The transplantation of the system of criminal justice from colonizing countries has been a debilitating element in the criminal justice machinery in the developing countries. Massive corruption and power abuse creeping inside the system have their roots in the colonial legacy. The notions and insights of the system are hardly comprehended by the colonized people who have historically suffered from chronic ignorance and illiteracy. Unfortunately, the institutions of criminal justice systems in most of the developing countries function in a way that is non-conducive and incomprehensible to the indigenous population. In this backdrop, one can legitimately argue that the criminal justice system in most developing countries is a dogmatic institution devised not for the benefit or access of people but for the decoration of the State.

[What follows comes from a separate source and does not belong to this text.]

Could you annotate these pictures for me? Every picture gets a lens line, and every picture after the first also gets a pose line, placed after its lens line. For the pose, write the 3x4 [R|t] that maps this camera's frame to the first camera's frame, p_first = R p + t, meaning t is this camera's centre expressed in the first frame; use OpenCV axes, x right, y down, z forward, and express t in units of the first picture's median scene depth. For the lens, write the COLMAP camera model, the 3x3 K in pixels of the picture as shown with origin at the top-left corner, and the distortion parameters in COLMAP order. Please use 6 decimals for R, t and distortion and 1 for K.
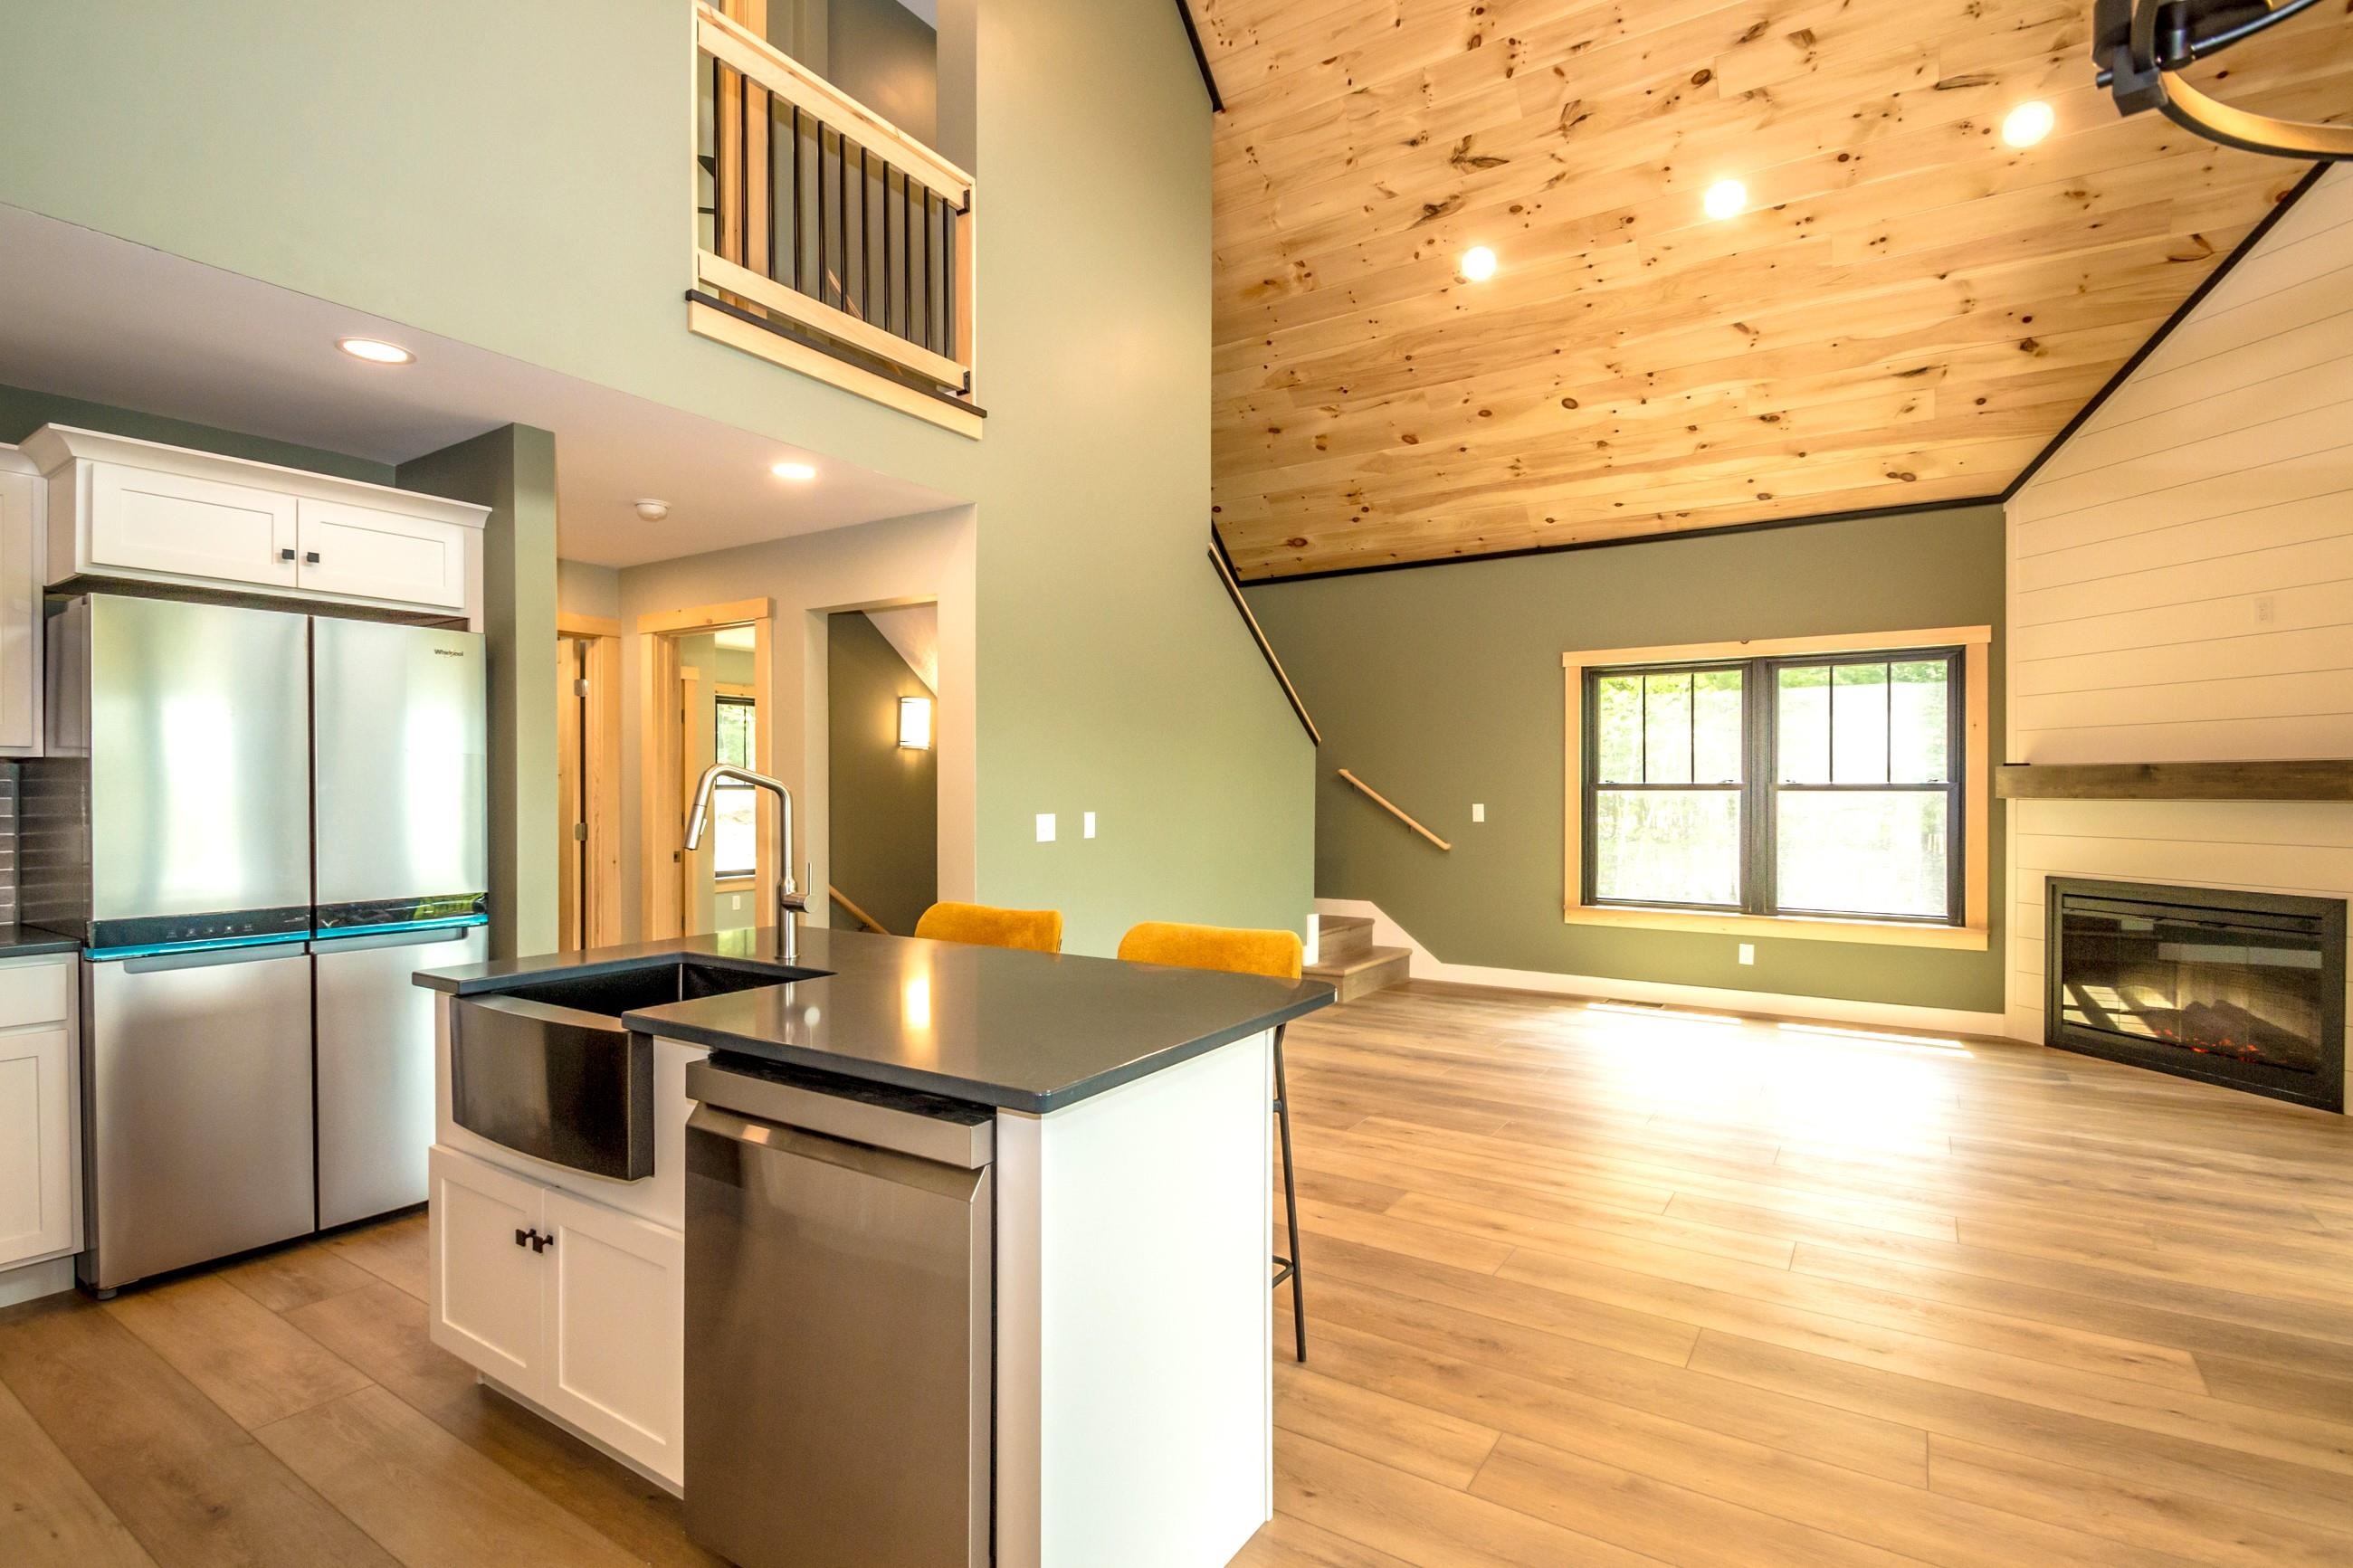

Informal system has been in place in many developing societies, since time immemorial. While excessive traditionalism and static attributes make them vulnerable to abuse such as to institutionalise discrimination, the possibility of them being refined and modernized is certainly not ruled out. Reformed and modernised versions of various models of informal systems could thus compliment the formal counterpart in many ways. Together, they could contribute to remove clogging of the courts by petty cases, reduce the cost of administration of justice, provide easy and affordable access to justice, and most importantly simplify the process of formal justice system. Hence, the use of informal system is not only desirable but inevitable in order to (a) institutionalize the enforcement of human rights standards and (b) prevent the miscarriage of justice.
The informal justice system can complement the formal system in two ways; (a) by functioning side by side as an autonomous independent system, and (b) by being imbibed into the formal system. The community mediation is an autonomous institution which has the potential to reduce burden of the formal system and provide access to justice in affordable cost, whereas mediation within the framework plea bargains, restorative model and revocation of cases are instruments to modify and modernize the formal system. The latter modalities cold simplify the process of formal criminal justice and make them significantly yielding. The stake of victims of crimes would be fully ascertained and the normative standards would be changes. It is therefore necessary to generate a movement to promote informal mechanisms for the dispensation of the criminal justice system. To receive justice is a right of people, to refuse buying justice is also a right of the people.
Justice defends dignity and security of human being, which are acquired at a huge cost of development endeavours of human society. Hence, no justice can be perceived in oblivion of development. Informal justice mechanisms are instruments to connect justice with development endeavours.